BAKAN FAKIBABA: ‘TARIM VE HAYVANCILIKTA BİR NUMRAYIZ`

Gıda, Tarım ve Hayvancılık Bakanı Ahmet Eşref Fakıbaba, 29 Eylül`de Bursa`da yaptığı konuşmada, Türkiye‘nin her şeyde olduğu gibi gıda, tarım ve hayvancılıkta da bir numaralı ülke olduğunu belirterek "Kendimize güvenmemiz lazım. Biz Bakanlık olarak kendimize ve ben arkadaşlarıma güveniyorum. Burada takım oyunu oynayacağız" ifadelerini kullanmıştı.
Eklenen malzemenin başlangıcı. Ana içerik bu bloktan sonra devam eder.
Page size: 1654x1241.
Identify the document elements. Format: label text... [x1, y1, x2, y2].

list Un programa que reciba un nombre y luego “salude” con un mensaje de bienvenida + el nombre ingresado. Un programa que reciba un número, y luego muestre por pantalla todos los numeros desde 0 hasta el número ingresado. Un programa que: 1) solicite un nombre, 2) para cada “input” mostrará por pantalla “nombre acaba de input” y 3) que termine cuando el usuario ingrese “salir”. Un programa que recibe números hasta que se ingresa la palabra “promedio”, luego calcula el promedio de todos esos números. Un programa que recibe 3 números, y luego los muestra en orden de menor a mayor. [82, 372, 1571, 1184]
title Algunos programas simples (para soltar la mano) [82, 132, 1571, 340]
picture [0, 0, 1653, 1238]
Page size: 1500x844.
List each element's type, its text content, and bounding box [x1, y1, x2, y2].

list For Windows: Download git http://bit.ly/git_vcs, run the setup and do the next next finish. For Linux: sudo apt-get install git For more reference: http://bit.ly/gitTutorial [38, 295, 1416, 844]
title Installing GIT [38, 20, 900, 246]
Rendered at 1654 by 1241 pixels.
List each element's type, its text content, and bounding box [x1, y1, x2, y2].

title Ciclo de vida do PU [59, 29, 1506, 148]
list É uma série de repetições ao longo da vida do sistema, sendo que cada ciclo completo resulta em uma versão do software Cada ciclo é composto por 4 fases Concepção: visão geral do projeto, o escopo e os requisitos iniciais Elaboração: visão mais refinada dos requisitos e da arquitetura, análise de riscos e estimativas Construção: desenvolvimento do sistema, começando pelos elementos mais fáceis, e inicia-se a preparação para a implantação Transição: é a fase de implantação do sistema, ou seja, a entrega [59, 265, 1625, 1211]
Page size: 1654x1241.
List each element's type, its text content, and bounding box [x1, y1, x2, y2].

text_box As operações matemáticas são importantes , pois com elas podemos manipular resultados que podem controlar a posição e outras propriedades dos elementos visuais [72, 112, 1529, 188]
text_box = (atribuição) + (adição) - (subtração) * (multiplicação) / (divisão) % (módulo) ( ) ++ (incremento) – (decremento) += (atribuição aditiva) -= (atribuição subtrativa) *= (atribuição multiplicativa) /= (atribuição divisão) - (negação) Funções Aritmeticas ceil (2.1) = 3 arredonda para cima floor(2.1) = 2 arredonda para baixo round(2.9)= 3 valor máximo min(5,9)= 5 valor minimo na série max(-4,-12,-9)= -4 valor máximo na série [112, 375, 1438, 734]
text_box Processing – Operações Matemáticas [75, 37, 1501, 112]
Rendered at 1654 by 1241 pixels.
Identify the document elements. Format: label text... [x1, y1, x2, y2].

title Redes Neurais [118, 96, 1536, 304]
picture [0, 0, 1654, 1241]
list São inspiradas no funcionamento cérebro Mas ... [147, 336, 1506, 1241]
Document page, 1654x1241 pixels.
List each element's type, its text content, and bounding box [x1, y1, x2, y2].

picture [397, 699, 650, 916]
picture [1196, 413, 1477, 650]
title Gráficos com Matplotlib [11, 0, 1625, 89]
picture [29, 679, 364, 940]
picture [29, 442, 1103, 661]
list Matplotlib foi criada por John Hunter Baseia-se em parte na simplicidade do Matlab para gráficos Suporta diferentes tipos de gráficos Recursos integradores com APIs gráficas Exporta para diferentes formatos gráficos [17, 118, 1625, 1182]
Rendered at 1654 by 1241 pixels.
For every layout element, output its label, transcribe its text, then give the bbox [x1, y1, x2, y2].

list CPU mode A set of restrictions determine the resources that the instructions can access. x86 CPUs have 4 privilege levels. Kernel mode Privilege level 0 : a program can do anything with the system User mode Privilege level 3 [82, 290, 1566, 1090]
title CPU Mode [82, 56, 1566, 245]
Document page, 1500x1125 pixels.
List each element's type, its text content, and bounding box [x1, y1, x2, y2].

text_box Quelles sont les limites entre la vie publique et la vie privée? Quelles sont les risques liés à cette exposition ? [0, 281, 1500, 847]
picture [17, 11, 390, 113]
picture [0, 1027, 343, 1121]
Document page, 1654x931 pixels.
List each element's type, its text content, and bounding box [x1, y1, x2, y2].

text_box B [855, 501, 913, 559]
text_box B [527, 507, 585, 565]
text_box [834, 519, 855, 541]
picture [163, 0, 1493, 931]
ESKİ BAKAN FARUK ÇELİK: ‘AVRUPA`DA 1. SIRAYA YÜKSELDİK`

Önceki Bakan Faruk Çelik ise, geçtiğimiz Mart ayında yaptığı açıklamada, tarımsal hasılada 15 yılda Avrupa`da 4. sıradan 1. sıraya yükselmeyi başardıklarını savunarak, "3.7 milyar dolar olan gıda ihracatımız, 2016`da 16.2 milyar dolara çıktı. 2023`te hasılamız 150 milyar dolar, ihracat 40 milyar dolar olacak" görüşünü dile getirmişti.